Nov. 11, 2001

I’ve been keeping the creative side completely separate from the work side, I realise that now. But after thinking about it, I didn’t feel so bad because I realised that that’s just how I had grown up. That the two were separate.

As a child, you have playtime. That is different than regular classes and regular work. It’s a period that’s set aside for just pure imaginative play. As you age, that playtime becomes more limited and the worktime becomes more regular. Then in high school, you’re told to not waste time playing around, that you need to work more and think linear if you want to get anywhere in life. Then when you’re out of school, it seems that all you do is work and be responsible. When was the last time you saw a grownup playing pretend on their own that wasn’t in some institution?

So I realised today that they had just been separate entities, and that if I were in one mode, I’d fight off the other. But I can’t do that anymore, I have to blend them. Otherwise, nothing gets done.

One way I’ve done this is to schedule my arse off. This despite the fact that up until now I have never successful made a to do list and followed it. Regiments have always put me off. But I’m determined to try it this time or I’ll have all this stuff floating in my head that can overwhelm me, and then I tend to not do any of it.

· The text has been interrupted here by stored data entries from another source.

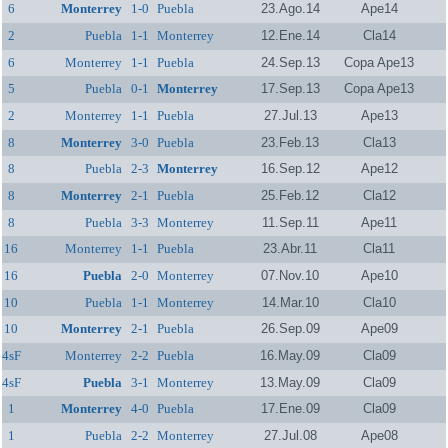
6
Monterrey
1-0
Puebla
23.Ago.14
Ape14
2
Puebla
1-1
Monterrey
12.Ene.14
Cla14
6
Monterrey
1-1
Puebla
24.Sep.13
Copa Ape13
5
Puebla
0-1
Monterrey
17.Sep.13
Copa Ape13
2
Monterrey
1-1
Puebla
27.Jul.13
Ape13
8
Monterrey
3-0
Puebla
23.Feb.13
Cla13
8
Puebla
2-3
Monterrey
16.Sep.12
Ape12
8
Monterrey
2-1
Puebla
25.Feb.12
Cla12
8
Puebla
3-3
Monterrey
11.Sep.11
Ape11
16
Monterrey
1-1
Puebla
23.Abr.11
Cla11
16
Puebla
2-0
Monterrey
07.Nov.10
Ape10
10
Puebla
1-1
Monterrey
14.Mar.10
Cla10
10
Monterrey
2-1
Puebla
26.Sep.09
Ape09
4sF
Monterrey
2-2
Puebla
16.May.09
Cla09
4sF
Puebla
3-1
Monterrey
13.May.09
Cla09
1
Monterrey
4-0
Puebla
17.Ene.09
Cla09
1
Puebla
2-2
Monterrey
27.Jul.08
Ape08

I was lucky in that Chris’ work gave him a new Palm Pilot, and since he already had one he gave it to me. I spent a lot of yesterday scheduling appointments for myself and writing tasks to do. Sort of a routine of sorts.

In the mornings, I’ve scheduled my yoga, my breakfast, my reading and general laziness. Then, from 10am until 3pm I’ve scheduled work. This isn’t really too hard because this has been my routine thus far. But to see work scheduled from 10am to 3 is really good, because from that time, I can’t do the dishes, I can’t run errands, I can’t goof off. That is my time to work. Somehow seeing it, written down, just makes it more real, and I find that especially important since I am working at home where doing other things seems all to easy to do.

From 3 until 6 I have my goof time. This is cafe time, walk time, chat with friends, run errands, nap, read, whatever. That gives me permission each day to just be. Where the creative sparks can come without guilt whatsoever. This is also important, because sometimes if I’m just reading, I feel guilty. Like I should be working on my portfolio or sending out articles.

From 6pm onwards is whatever time – dinner, chores, sleep, walk, laundry, time with Chris, whatever.

I’m not sure how well this will work, to be honest. I’ve tried to make some kind of structure that will work with my personality and my way of doing things, and I think for the most part, this is pretty good. I had to do something because just being creative all day wasn’t selling anything, and just working all day to sell something wasn’t helping with my creativity.

At least now when people ask me to do things I have to think twice. I might just have to say, “I can’t make it this time, I’m working.” To which they might reply, “But I thought you worked from home and you can do anything, anytime?” “Not today,” I’ll say, “I have an appointment.”